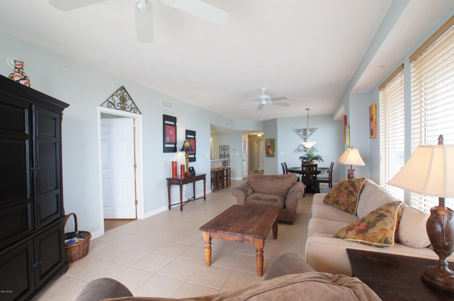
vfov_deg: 71.9
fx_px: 208
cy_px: 150
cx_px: 227
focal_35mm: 16
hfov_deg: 95.0
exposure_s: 1/15
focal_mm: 11
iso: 400
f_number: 7.1
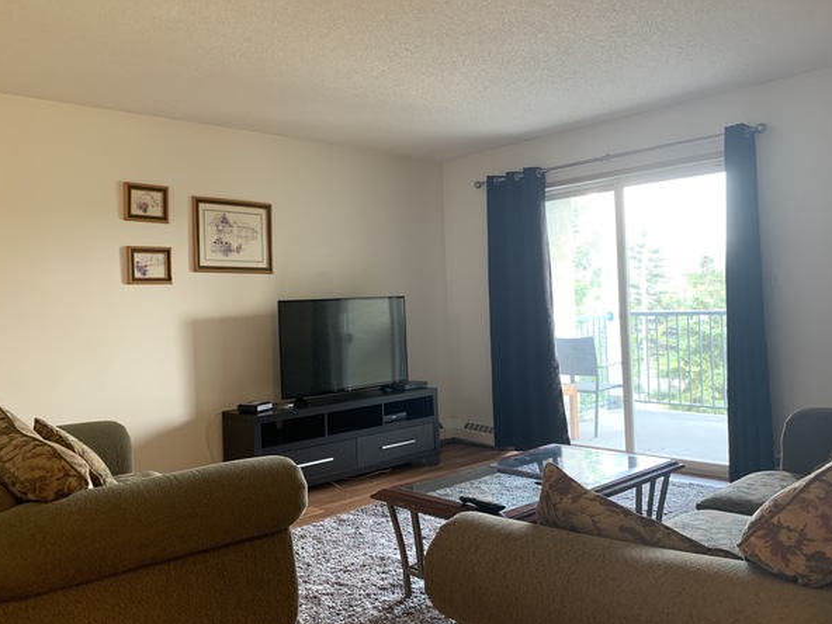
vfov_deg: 46.8
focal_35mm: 30
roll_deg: +2.3
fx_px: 721
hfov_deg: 59.9
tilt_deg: -0.1
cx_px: 397
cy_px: 302
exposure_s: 1/60
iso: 200
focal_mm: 4.25
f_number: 1.8
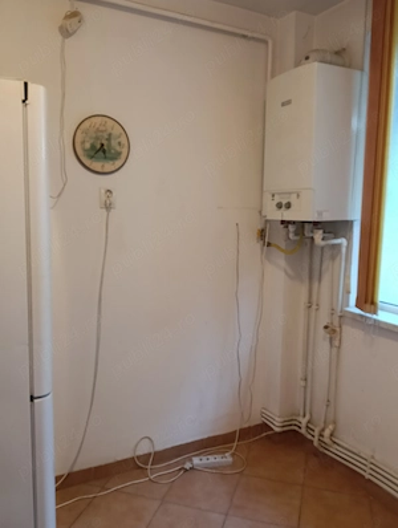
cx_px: 199
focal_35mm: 27
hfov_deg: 51.5
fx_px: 413
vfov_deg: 65.2
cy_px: 264
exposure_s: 1/33.3
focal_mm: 3.98
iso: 640
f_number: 1.8
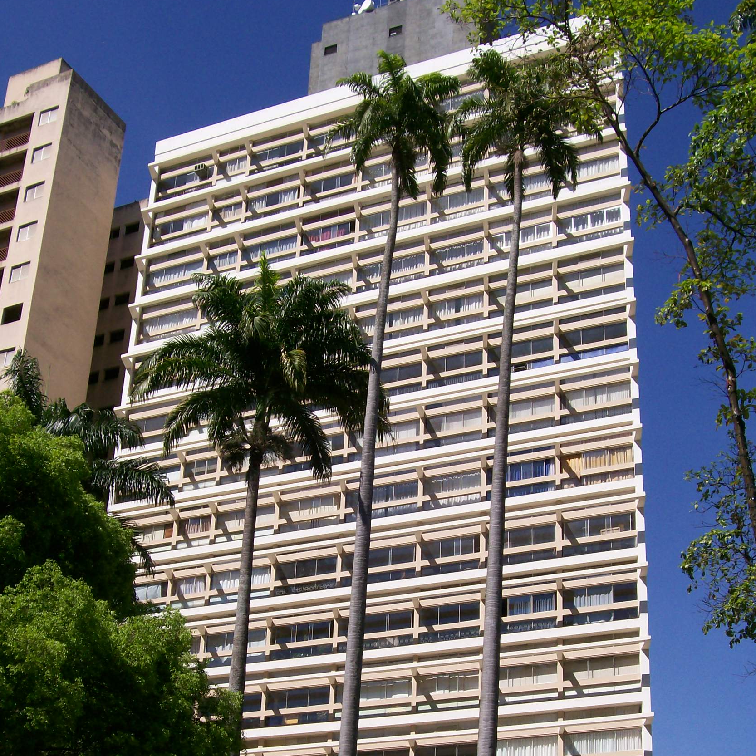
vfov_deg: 30.8
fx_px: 1359
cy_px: 509
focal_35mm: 55
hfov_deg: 31.1
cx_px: 377
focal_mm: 7.6
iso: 80
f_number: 5.4
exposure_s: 1/721
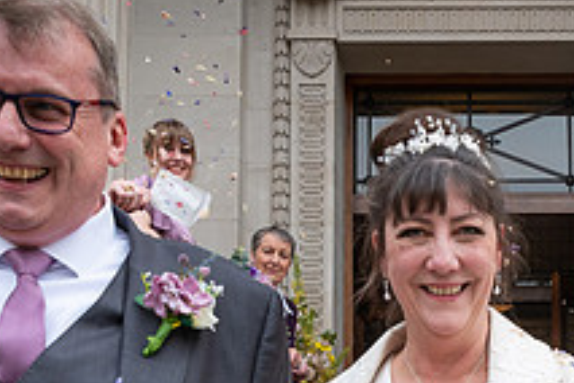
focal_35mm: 74
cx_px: 526
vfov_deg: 17.4
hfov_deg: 26.4
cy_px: 479
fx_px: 1180
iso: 500
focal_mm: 24
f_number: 8
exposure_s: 1/400
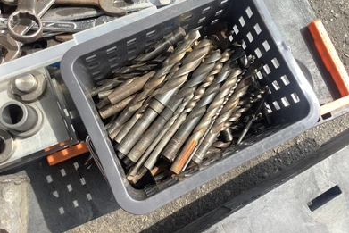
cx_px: 171
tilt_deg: -76.0
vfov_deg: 39.9
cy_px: 100
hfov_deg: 57.2
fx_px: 320
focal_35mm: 33
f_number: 2.4
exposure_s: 1/344
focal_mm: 3.3
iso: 25
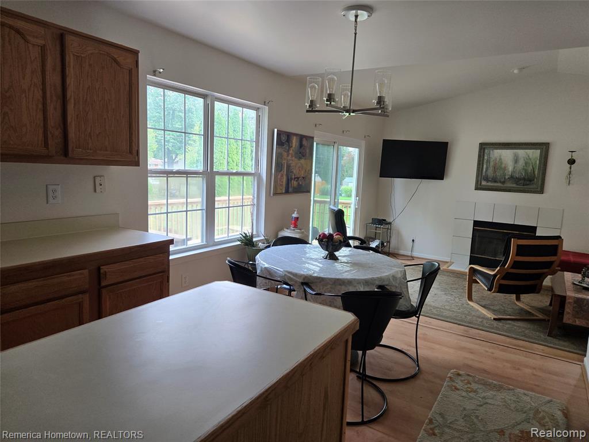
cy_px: 221
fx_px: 391
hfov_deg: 73.9
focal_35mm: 23
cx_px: 294
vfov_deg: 58.9
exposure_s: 1/180
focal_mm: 5.4
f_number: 1.8
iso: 125
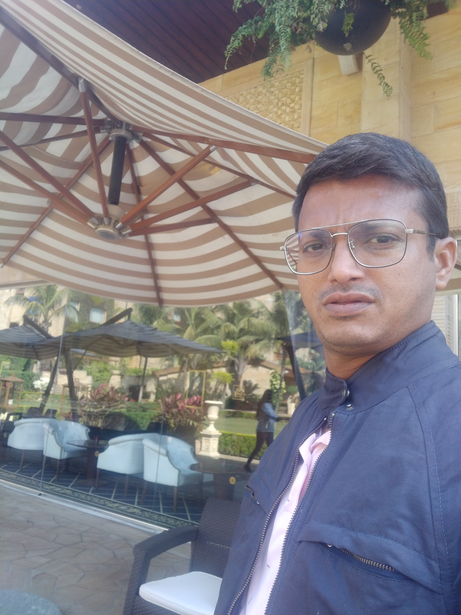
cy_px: 308
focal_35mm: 20
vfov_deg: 81.7
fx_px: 355
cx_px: 230
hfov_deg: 66.0
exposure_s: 1/100
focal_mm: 3.52
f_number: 2
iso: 160
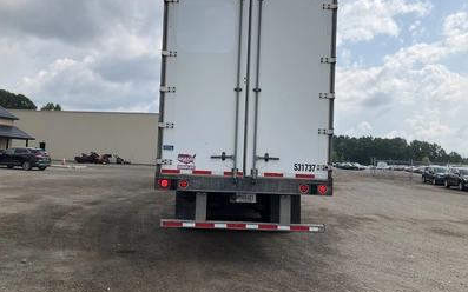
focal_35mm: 31
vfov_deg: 40.6
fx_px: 395
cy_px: 137
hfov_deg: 61.2
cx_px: 233
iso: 25
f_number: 1.8
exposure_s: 1/2427
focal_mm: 3
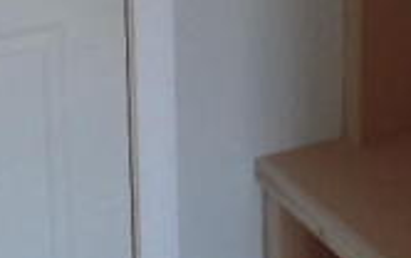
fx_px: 1098
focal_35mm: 98
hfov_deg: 21.2
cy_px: -156
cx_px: 175
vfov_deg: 12.5
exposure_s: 1/30
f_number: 2.8
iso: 200
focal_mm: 4.1
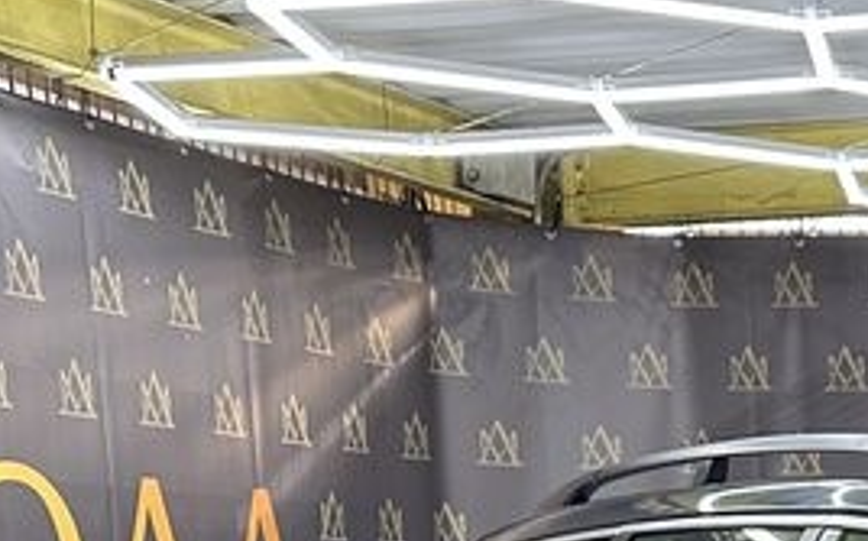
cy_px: 1127
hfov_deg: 15.6
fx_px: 2695
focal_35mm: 114
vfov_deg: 10.4
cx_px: 1574
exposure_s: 1/100
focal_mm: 6.86
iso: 125
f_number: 1.78
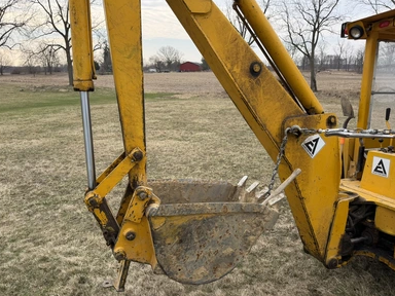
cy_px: 152
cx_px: 190
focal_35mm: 25
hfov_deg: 69.4
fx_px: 285
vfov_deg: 54.9
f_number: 1.78
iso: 100
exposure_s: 1/1727
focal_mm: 6.76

________________________

■ **What is needed**: Output exactly the lines above, beginning at the one with "f_number: 8" and stopping after the one with "vfov_deg: 58.9". Pictures are to be omitted.

■ **Solution to the problem**:
f_number: 8
exposure_s: 1/400
cx_px: 171
tilt_deg: -76.0
vfov_deg: 39.9
cy_px: 100
hfov_deg: 57.2
fx_px: 320
focal_35mm: 33
f_number: 2.4
exposure_s: 1/344
focal_mm: 3.3
iso: 25
cy_px: 221
fx_px: 391
hfov_deg: 73.9
focal_35mm: 23
cx_px: 294
vfov_deg: 58.9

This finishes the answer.